---------- Items présentés

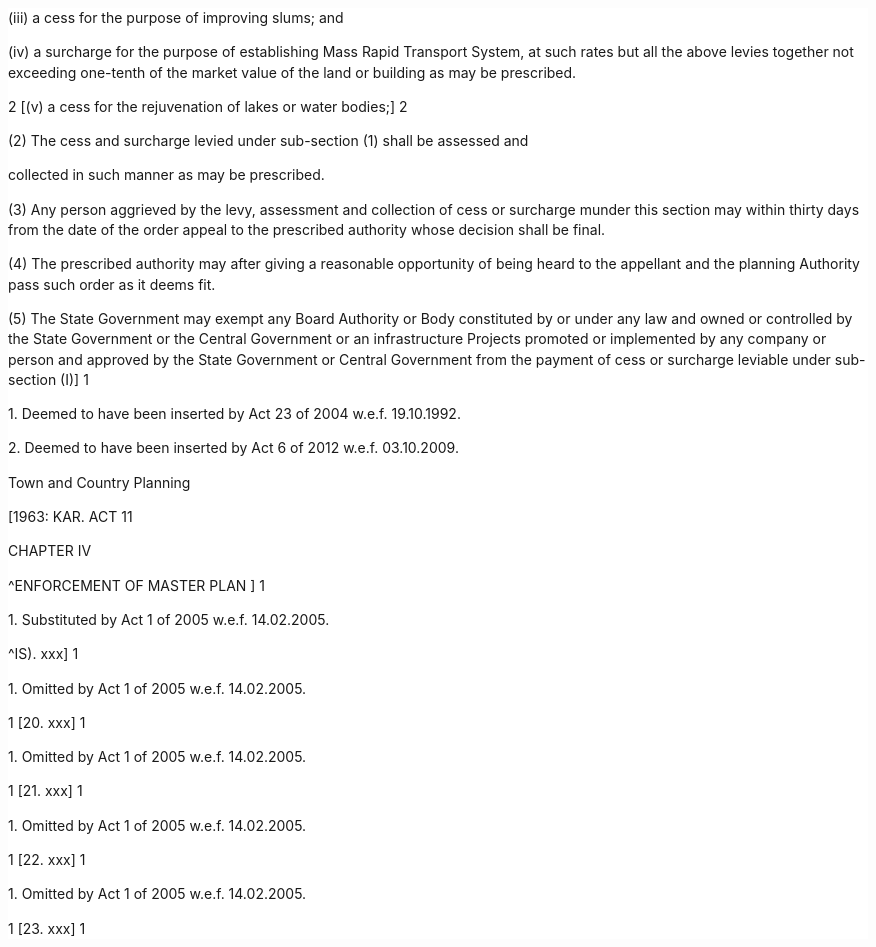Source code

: (iii) a cess for the purpose of improving slums; and

(iv) a surcharge for the purpose of establishing Mass Rapid Transport
System, at such rates but all the above levies together not exceeding
one-tenth of the market value of the land or building as may be
prescribed.

2 \[(v) a cess for the rejuvenation of lakes or water bodies;\] 2

(2) The cess and surcharge levied under sub-section (1) shall be
assessed and

collected in such manner as may be prescribed.

(3) Any person aggrieved by the levy, assessment and collection of cess
or surcharge munder this section may within thirty days from the date of
the order appeal to the prescribed authority whose decision shall be
final.

(4) The prescribed authority may after giving a reasonable opportunity
of being heard to the appellant and the planning Authority pass such
order as it deems fit.

(5) The State Government may exempt any Board Authority or Body
constituted by or under any law and owned or controlled by the State
Government or the Central Government or an infrastructure Projects
promoted or implemented by any company or person and approved by the
State Government or Central Government from the payment of cess or
surcharge leviable under sub-section (I)\] 1

1\. Deemed to have been inserted by Act 23 of 2004 w.e.f. 19.10.1992.

2\. Deemed to have been inserted by Act 6 of 2012 w.e.f. 03.10.2009.

Town and Country Planning

\[1963: KAR. ACT 11

CHAPTER IV

^ENFORCEMENT OF MASTER PLAN \] 1

1\. Substituted by Act 1 of 2005 w.e.f. 14.02.2005.

^IS). xxx\] 1

1\. Omitted by Act 1 of 2005 w.e.f. 14.02.2005.

1 \[20. xxx\] 1

1\. Omitted by Act 1 of 2005 w.e.f. 14.02.2005.

1 \[21. xxx\] 1

1\. Omitted by Act 1 of 2005 w.e.f. 14.02.2005.

1 \[22. xxx\] 1

1\. Omitted by Act 1 of 2005 w.e.f. 14.02.2005.

1 \[23. xxx\] 1
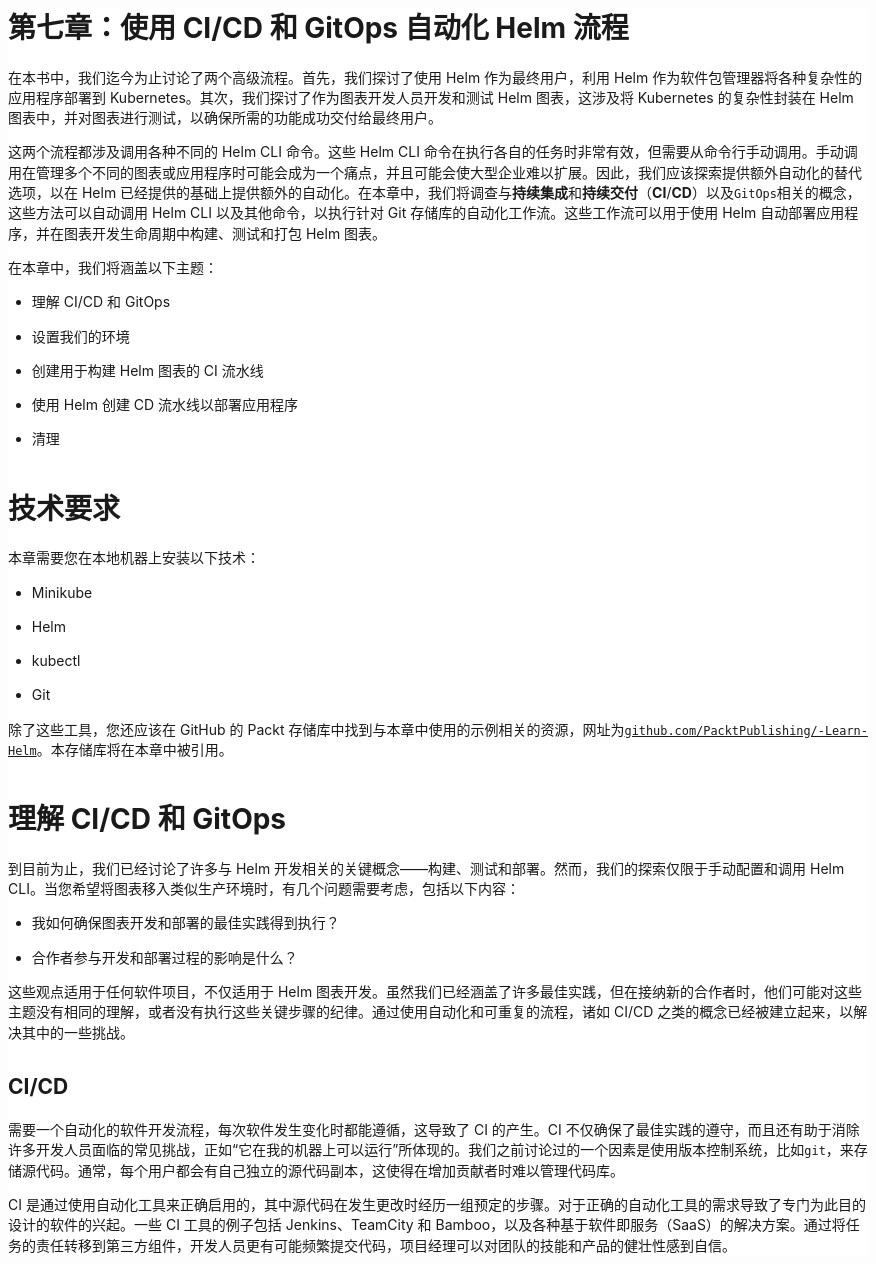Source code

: # 第七章：使用 CI/CD 和 GitOps 自动化 Helm 流程

在本书中，我们迄今为止讨论了两个高级流程。首先，我们探讨了使用 Helm 作为最终用户，利用 Helm 作为软件包管理器将各种复杂性的应用程序部署到 Kubernetes。其次，我们探讨了作为图表开发人员开发和测试 Helm 图表，这涉及将 Kubernetes 的复杂性封装在 Helm 图表中，并对图表进行测试，以确保所需的功能成功交付给最终用户。

这两个流程都涉及调用各种不同的 Helm CLI 命令。这些 Helm CLI 命令在执行各自的任务时非常有效，但需要从命令行手动调用。手动调用在管理多个不同的图表或应用程序时可能会成为一个痛点，并且可能会使大型企业难以扩展。因此，我们应该探索提供额外自动化的替代选项，以在 Helm 已经提供的基础上提供额外的自动化。在本章中，我们将调查与**持续集成**和**持续交付**（**CI**/**CD**）以及`GitOps`相关的概念，这些方法可以自动调用 Helm CLI 以及其他命令，以执行针对 Git 存储库的自动化工作流。这些工作流可以用于使用 Helm 自动部署应用程序，并在图表开发生命周期中构建、测试和打包 Helm 图表。

在本章中，我们将涵盖以下主题：

+   理解 CI/CD 和 GitOps

+   设置我们的环境

+   创建用于构建 Helm 图表的 CI 流水线

+   使用 Helm 创建 CD 流水线以部署应用程序

+   清理

# 技术要求

本章需要您在本地机器上安装以下技术：

+   Minikube

+   Helm

+   kubectl

+   Git

除了这些工具，您还应该在 GitHub 的 Packt 存储库中找到与本章中使用的示例相关的资源，网址为[`github.com/PacktPublishing/-Learn-Helm`](https://github.com/PacktPublishing/-Learn-Helm)。本存储库将在本章中被引用。

# 理解 CI/CD 和 GitOps

到目前为止，我们已经讨论了许多与 Helm 开发相关的关键概念——构建、测试和部署。然而，我们的探索仅限于手动配置和调用 Helm CLI。当您希望将图表移入类似生产环境时，有几个问题需要考虑，包括以下内容：

+   我如何确保图表开发和部署的最佳实践得到执行？

+   合作者参与开发和部署过程的影响是什么？

这些观点适用于任何软件项目，不仅适用于 Helm 图表开发。虽然我们已经涵盖了许多最佳实践，但在接纳新的合作者时，他们可能对这些主题没有相同的理解，或者没有执行这些关键步骤的纪律。通过使用自动化和可重复的流程，诸如 CI/CD 之类的概念已经被建立起来，以解决其中的一些挑战。

## CI/CD

需要一个自动化的软件开发流程，每次软件发生变化时都能遵循，这导致了 CI 的产生。CI 不仅确保了最佳实践的遵守，而且还有助于消除许多开发人员面临的常见挑战，正如“它在我的机器上可以运行”所体现的。我们之前讨论过的一个因素是使用版本控制系统，比如`git`，来存储源代码。通常，每个用户都会有自己独立的源代码副本，这使得在增加贡献者时难以管理代码库。

CI 是通过使用自动化工具来正确启用的，其中源代码在发生更改时经历一组预定的步骤。对于正确的自动化工具的需求导致了专门为此目的设计的软件的兴起。一些 CI 工具的例子包括 Jenkins、TeamCity 和 Bamboo，以及各种基于软件即服务（SaaS）的解决方案。通过将任务的责任转移到第三方组件，开发人员更有可能频繁提交代码，项目经理可以对团队的技能和产品的健壮性感到自信。
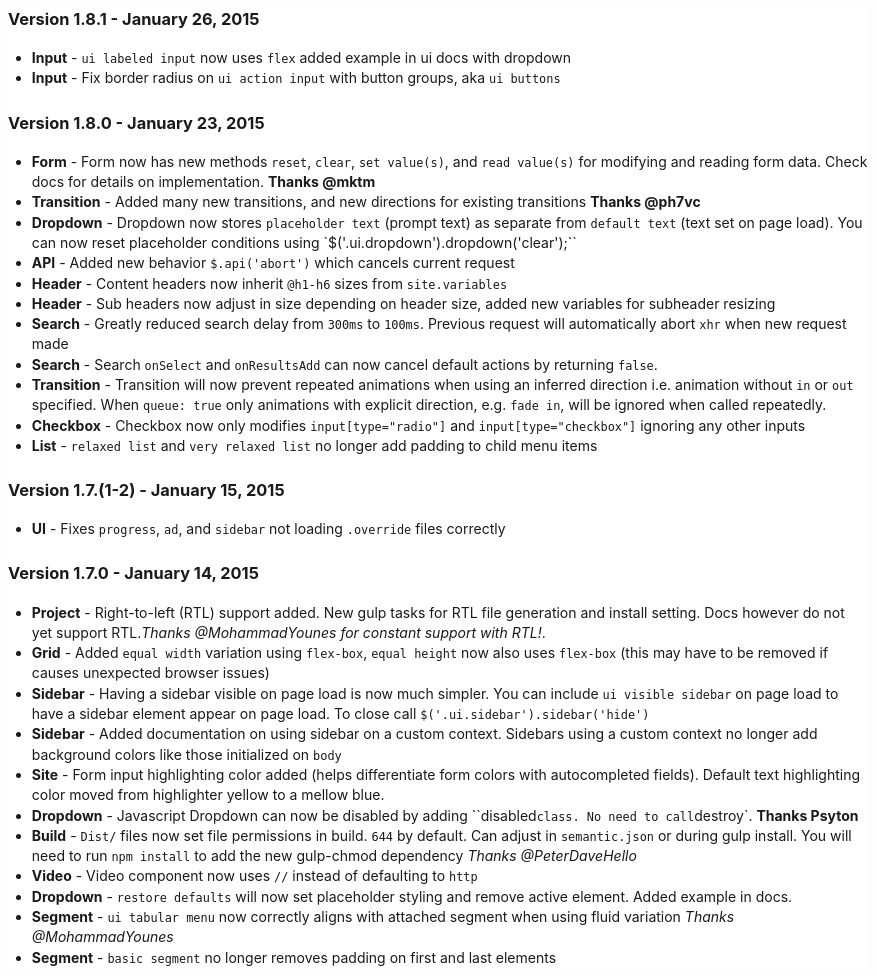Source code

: ### Version 1.8.1 - January 26, 2015

- **Input** - `ui labeled input` now uses  `flex` added example in ui docs with dropdown
- **Input** - Fix border radius on `ui action input` with button groups, aka `ui buttons`

### Version 1.8.0 - January 23, 2015

- **Form** - Form now has new methods `reset`, `clear`, `set value(s)`, and `read value(s)` for modifying and reading form data. Check docs for details on implementation. **Thanks @mktm**
- **Transition** - Added many new transitions, and new directions for existing transitions **Thanks @ph7vc**
- **Dropdown** - Dropdown now stores `placeholder text` (prompt text) as separate from `default text` (text set on page load). You can now reset placeholder conditions using `$('.ui.dropdown').dropdown('clear');``
- **API** - Added new behavior `$.api('abort')` which cancels current request
- **Header** - Content headers now inherit `@h1-h6` sizes from `site.variables`
- **Header** - Sub headers now adjust in size depending on header size, added new variables for subheader resizing
- **Search** - Greatly reduced search delay from `300ms` to `100ms`. Previous request will automatically abort `xhr` when new request made
- **Search** - Search `onSelect` and `onResultsAdd` can now cancel default actions by returning `false`.
- **Transition** - Transition will now prevent repeated animations when using an inferred direction i.e. animation without `in` or `out` specified. When `queue: true` only animations with explicit direction, e.g. `fade in`, will be ignored when called repeatedly.
- **Checkbox** - Checkbox now only modifies `input[type="radio"]` and `input[type="checkbox"]` ignoring any other inputs
- **List** - `relaxed list` and `very relaxed list` no longer add padding to child menu items

### Version 1.7.(1-2) - January 15, 2015

- **UI** - Fixes `progress`, `ad`, and `sidebar` not loading `.override` files correctly

### Version 1.7.0 - January 14, 2015

- **Project** - Right-to-left (RTL) support added. New gulp tasks for RTL file generation and install setting. Docs however do not yet support RTL.*Thanks @MohammadYounes for constant support with RTL!*.
- **Grid** - Added `equal width` variation using `flex-box`, `equal height` now also uses `flex-box` (this may have to be removed if causes unexpected browser issues)
- **Sidebar** - Having a sidebar visible on page load is now much simpler. You can include ``ui visible sidebar`` on page load to have a sidebar element appear on page load. To close call `$('.ui.sidebar').sidebar('hide')`
- **Sidebar** - Added documentation on using sidebar on a custom context. Sidebars using a custom context no longer add background colors like those initialized on `body`
- **Site** - Form input highlighting color added (helps differentiate form colors with autocompleted fields). Default text highlighting color moved from highlighter yellow to a mellow blue.
- **Dropdown** - Javascript Dropdown can now be disabled by adding ``disabled` class. No need to call `destroy`. **Thanks Psyton**
- **Build** - `Dist/` files now set file permissions in build. `644` by default. Can adjust in `semantic.json` or during gulp install. You will need to run `npm install` to add the new gulp-chmod dependency *Thanks @PeterDaveHello*
- **Video** - Video component now uses `//` instead of defaulting to `http`
- **Dropdown** - `restore defaults` will now set placeholder styling and remove active element. Added example in docs.
- **Segment** - ``ui tabular menu`` now correctly aligns with attached segment when using fluid variation *Thanks @MohammadYounes*
- **Segment** - `basic segment` no longer removes padding on first and last elements
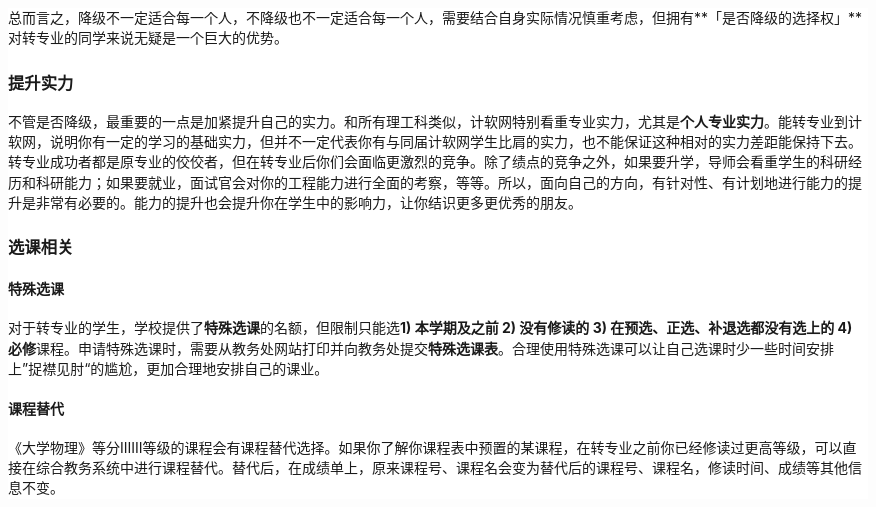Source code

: 总而言之，降级不一定适合每一个人，不降级也不一定适合每一个人，需要结合自身实际情况慎重考虑，但拥有**「是否降级的选择权」**对转专业的同学来说无疑是一个巨大的优势。

### 提升实力

不管是否降级，最重要的一点是加紧提升自己的实力。和所有理工科类似，计软网特别看重专业实力，尤其是**个人专业实力**。能转专业到计软网，说明你有一定的学习的基础实力，但并不一定代表你有与同届计软网学生比肩的实力，也不能保证这种相对的实力差距能保持下去。转专业成功者都是原专业的佼佼者，但在转专业后你们会面临更激烈的竞争。除了绩点的竞争之外，如果要升学，导师会看重学生的科研经历和科研能力；如果要就业，面试官会对你的工程能力进行全面的考察，等等。所以，面向自己的方向，有针对性、有计划地进行能力的提升是非常有必要的。能力的提升也会提升你在学生中的影响力，让你结识更多更优秀的朋友。

### 选课相关

#### 特殊选课

对于转专业的学生，学校提供了**特殊选课**的名额，但限制只能选**1) 本学期及之前 2) 没有修读的 3) 在预选、正选、补退选都没有选上的 4) 必修**课程。申请特殊选课时，需要从教务处网站打印并向教务处提交**特殊选课表**。合理使用特殊选课可以让自己选课时少一些时间安排上”捉襟见肘“的尴尬，更加合理地安排自己的课业。

#### 课程替代

《大学物理》等分ⅠⅡⅢ等级的课程会有课程替代选择。如果你了解你课程表中预置的某课程，在转专业之前你已经修读过更高等级，可以直接在综合教务系统中进行课程替代。替代后，在成绩单上，原来课程号、课程名会变为替代后的课程号、课程名，修读时间、成绩等其他信息不变。
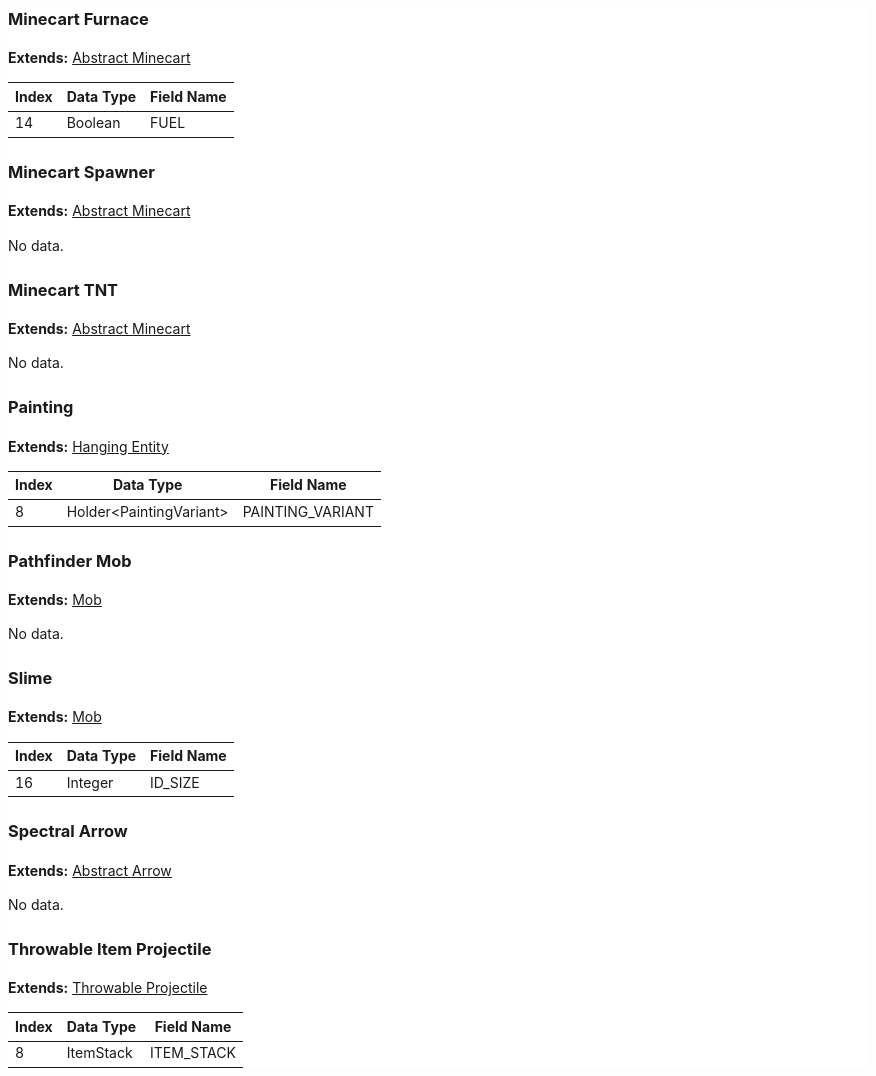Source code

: 
### Minecart Furnace
**Extends:** [Abstract Minecart](#abstract-minecart)

| Index | Data Type | Field Name |
|-------|-----------|------------|
| 14    | Boolean   | FUEL       |


### Minecart Spawner
**Extends:** [Abstract Minecart](#abstract-minecart)

No data.


### Minecart TNT
**Extends:** [Abstract Minecart](#abstract-minecart)

No data.


### Painting
**Extends:** [Hanging Entity](#hanging-entity)

| Index | Data Type                     | Field Name       |
|-------|-------------------------------|------------------|
| 8     | Holder&lt;PaintingVariant&gt; | PAINTING_VARIANT |


### Pathfinder Mob
**Extends:** [Mob](#mob)

No data.


### Slime
**Extends:** [Mob](#mob)

| Index | Data Type | Field Name |
|-------|-----------|------------|
| 16    | Integer   | ID_SIZE    |


### Spectral Arrow
**Extends:** [Abstract Arrow](#abstract-arrow)

No data.


### Throwable Item Projectile
**Extends:** [Throwable Projectile](#throwable-projectile)

| Index | Data Type | Field Name |
|-------|-----------|------------|
| 8     | ItemStack | ITEM_STACK |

--------------------

• Détails du problème: Pouvez-vous recopier à l'identique tout ce qui va de la ligne contenant « Town and Country Planning » jusqu'à celle contenant « January 26, 2015 », ces deux lignes incluses, en omettant les images dans votre réponse ?

• Réponse à la tâche:
Town and Country Planning

\[1963: KAR. ACT 11

CHAPTER IV

^ENFORCEMENT OF MASTER PLAN \] 1

1\. Substituted by Act 1 of 2005 w.e.f. 14.02.2005.

^IS). xxx\] 1

1\. Omitted by Act 1 of 2005 w.e.f. 14.02.2005.

1 \[20. xxx\] 1

1\. Omitted by Act 1 of 2005 w.e.f. 14.02.2005.

1 \[21. xxx\] 1

1\. Omitted by Act 1 of 2005 w.e.f. 14.02.2005.

1 \[22. xxx\] 1

1\. Omitted by Act 1 of 2005 w.e.f. 14.02.2005.

1 \[23. xxx\] 1
Source code

: # 第七章：使用 CI/CD 和 GitOps 自动化 Helm 流程

在本书中，我们迄今为止讨论了两个高级流程。首先，我们探讨了使用 Helm 作为最终用户，利用 Helm 作为软件包管理器将各种复杂性的应用程序部署到 Kubernetes。其次，我们探讨了作为图表开发人员开发和测试 Helm 图表，这涉及将 Kubernetes 的复杂性封装在 Helm 图表中，并对图表进行测试，以确保所需的功能成功交付给最终用户。

这两个流程都涉及调用各种不同的 Helm CLI 命令。这些 Helm CLI 命令在执行各自的任务时非常有效，但需要从命令行手动调用。手动调用在管理多个不同的图表或应用程序时可能会成为一个痛点，并且可能会使大型企业难以扩展。因此，我们应该探索提供额外自动化的替代选项，以在 Helm 已经提供的基础上提供额外的自动化。在本章中，我们将调查与**持续集成**和**持续交付**（**CI**/**CD**）以及`GitOps`相关的概念，这些方法可以自动调用 Helm CLI 以及其他命令，以执行针对 Git 存储库的自动化工作流。这些工作流可以用于使用 Helm 自动部署应用程序，并在图表开发生命周期中构建、测试和打包 Helm 图表。

在本章中，我们将涵盖以下主题：

+   理解 CI/CD 和 GitOps

+   设置我们的环境

+   创建用于构建 Helm 图表的 CI 流水线

+   使用 Helm 创建 CD 流水线以部署应用程序

+   清理

# 技术要求

本章需要您在本地机器上安装以下技术：

+   Minikube

+   Helm

+   kubectl

+   Git

除了这些工具，您还应该在 GitHub 的 Packt 存储库中找到与本章中使用的示例相关的资源，网址为[`github.com/PacktPublishing/-Learn-Helm`](https://github.com/PacktPublishing/-Learn-Helm)。本存储库将在本章中被引用。

# 理解 CI/CD 和 GitOps

到目前为止，我们已经讨论了许多与 Helm 开发相关的关键概念——构建、测试和部署。然而，我们的探索仅限于手动配置和调用 Helm CLI。当您希望将图表移入类似生产环境时，有几个问题需要考虑，包括以下内容：

+   我如何确保图表开发和部署的最佳实践得到执行？

+   合作者参与开发和部署过程的影响是什么？

这些观点适用于任何软件项目，不仅适用于 Helm 图表开发。虽然我们已经涵盖了许多最佳实践，但在接纳新的合作者时，他们可能对这些主题没有相同的理解，或者没有执行这些关键步骤的纪律。通过使用自动化和可重复的流程，诸如 CI/CD 之类的概念已经被建立起来，以解决其中的一些挑战。

## CI/CD

需要一个自动化的软件开发流程，每次软件发生变化时都能遵循，这导致了 CI 的产生。CI 不仅确保了最佳实践的遵守，而且还有助于消除许多开发人员面临的常见挑战，正如“它在我的机器上可以运行”所体现的。我们之前讨论过的一个因素是使用版本控制系统，比如`git`，来存储源代码。通常，每个用户都会有自己独立的源代码副本，这使得在增加贡献者时难以管理代码库。

CI 是通过使用自动化工具来正确启用的，其中源代码在发生更改时经历一组预定的步骤。对于正确的自动化工具的需求导致了专门为此目的设计的软件的兴起。一些 CI 工具的例子包括 Jenkins、TeamCity 和 Bamboo，以及各种基于软件即服务（SaaS）的解决方案。通过将任务的责任转移到第三方组件，开发人员更有可能频繁提交代码，项目经理可以对团队的技能和产品的健壮性感到自信。
Source code

: ### Version 1.8.1 - January 26, 2015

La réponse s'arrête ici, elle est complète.